In the early decades of the twentieth century, critics praised the psychological complexity and stylistic finesse of Robert Walser’s stories and essays. The novelist Robert Musil even asserted that Franz Kafka’s first book, Betrachtung (1913; Meditation, 1940) was a “special case of the Walser type.” Walser’s fiction appeared both in avant-garde reviews and in newspaper feuilletons. By the 1920’s, however, his increasingly experimental prose had begun to alienate the editors and newspapers on whom he depended for a living. After he ceased writing in 1933, his work fell into oblivion.
Critics in Germany and Switzerland rediscovered Walser in the 1960’s. The edition of collected works by Jochen Greven, which began appearing in 1966, gathered together for the first time all the short fiction that had appeared in scattered newspapers and reviews. Readers could at last appreciate the range and versatility of his prose. Walser is now widely regarded as one of the most significant writers in twentieth century German literature. Although English translations by Christopher Middleton appeared as early as 1957, what brought Walser’s work to the attention of English-speaking readers was the publication in 1982 of the Selected Stories, with a foreword by Susan Sontag.

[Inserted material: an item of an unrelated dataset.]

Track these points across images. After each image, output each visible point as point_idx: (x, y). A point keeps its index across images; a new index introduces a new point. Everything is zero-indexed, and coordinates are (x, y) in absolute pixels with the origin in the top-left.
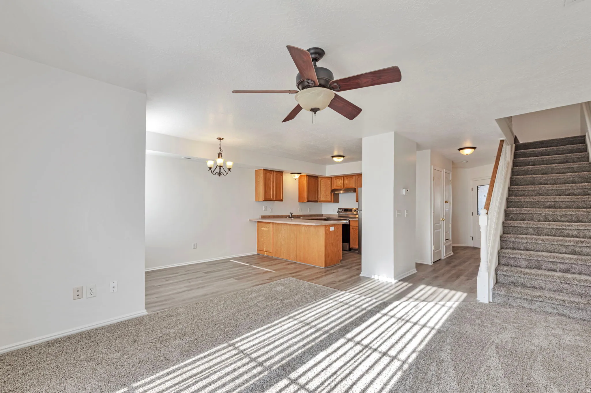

One of Walser’s greatest gifts as a writer was his ability, as Christian Morgenstern put it, to “see the world as a continuous wonder.” He made no attempt to separate perceptions that are “significant” from those that are “trivial.” While some readers find this rejection of conventional discriminations frustrating, others find its heterodoxy refreshing. In a brief but now classic essay of 1929, Walter Benjamin evoked the enigma of Walser’s seemingly artless art: “While we are used to seeing the mysteries of style emerge out of more or less fully developed and purposeful works of art, here we are faced with language running wild in a manner that is totally unintentional, or at least seems so, and yet that we find attractive and compelling. A letting go, moreover, that ranges through all forms from the graceful to the bitter.”